Artificial intelligence could lower nuclear energy costs

Unlike fossil fuel-fired power plants, nuclear power plants provide large amounts of low-carbon electricity. But the expense of running these plants has made it difficult for them to stay open.

Researchers at the U.S. Department of Energy’s (DOE) Argonne National Laboratory are building systems that could make nuclear energy more competitive using artificial intelligence. Argonne is midway through a $1 million, three-year project to explore how smart, computerized systems could change the economics.

Funded by the DOE Office of Nuclear Energy’s Nuclear Energy Enabling Technologies program, the project aims to create a computer architecture that could detect problems early and recommend appropriate actions to human operators. The technology could save the nuclear industry more than $500 million a year, Roberto Ponciroli, a principal nuclear engineer at Argonne, and colleagues estimate.

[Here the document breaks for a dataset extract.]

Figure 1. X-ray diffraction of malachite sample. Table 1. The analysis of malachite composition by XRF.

A typical nuclear plant can hold hundreds of sensors, monitoring different parts to make sure they are working properly. The job of inspecting each sensor – and also the performance of system components such as valves, pumps, and heat exchangers – currently rests with staff who walk the plant floor. Instead, algorithms could verify data by learning how normal sensor functions and looking for anomalies.

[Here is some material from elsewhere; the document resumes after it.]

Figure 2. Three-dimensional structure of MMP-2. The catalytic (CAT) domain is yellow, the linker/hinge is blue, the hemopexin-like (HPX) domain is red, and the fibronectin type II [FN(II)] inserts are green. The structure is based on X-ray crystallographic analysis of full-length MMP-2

After validating the plant’s sensors, the artificial intelligence system will then interpret the signals from them and recommend specific actions. At a nuclear plant, computers could detect problems and flag them to plant operators as early as possible, helping optimize control and avert more expensive repairs down the line. At the same time, computers could prevent unnecessary maintenance on equipment that doesn’t need it.

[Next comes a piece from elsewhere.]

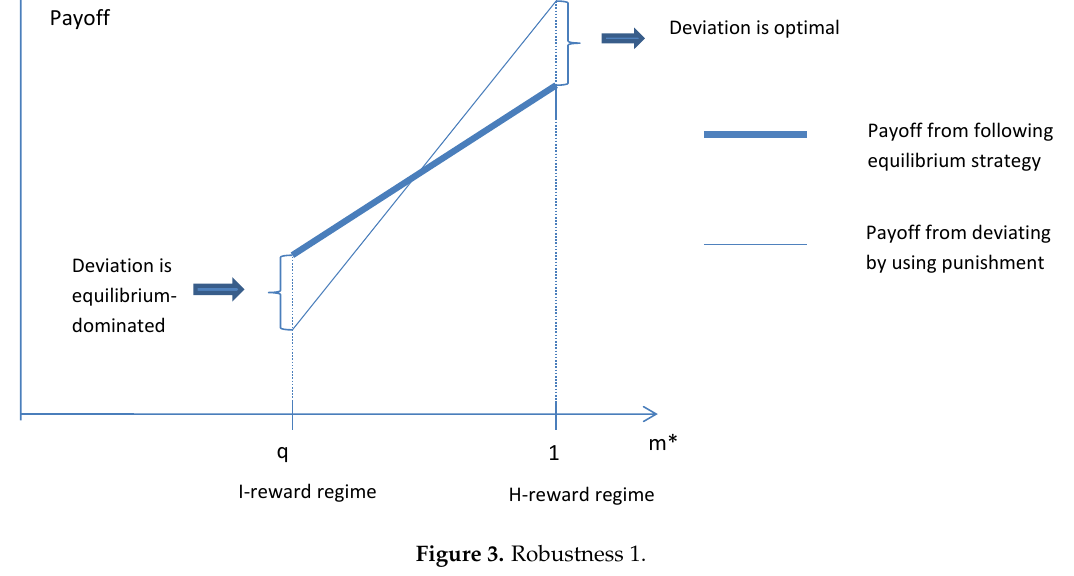
Figure 3. Robustness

“The lower-level tasks that people do now can be handed off to algorithms,” said Richard Vilim, an Argonne senior nuclear engineer. “We’re trying to elevate humans to a higher degree of situational awareness so that they are observers making decisions.”

Partnering with industry to develop testing scenarios, Argonne engineers have built a computer simulation, or “digital twin,” of an advanced nuclear reactor. While the system is designed to serve new reactor technologies, Vilim said, it’s also flexible enough to be applied at existing nuclear plants.

Currently, researchers are validating their artificial intelligence concept on the simulated reactor, and so far, they have completed systems to control and diagnose its virtual parts. The remainder of the project will focus on the system’s decision-making ability – what it does with the diagnostic data. Because an autonomous nuclear plant requires these varied functions, the end product of the Argonne team’s work is a system architecture that stitches multiple algorithms together.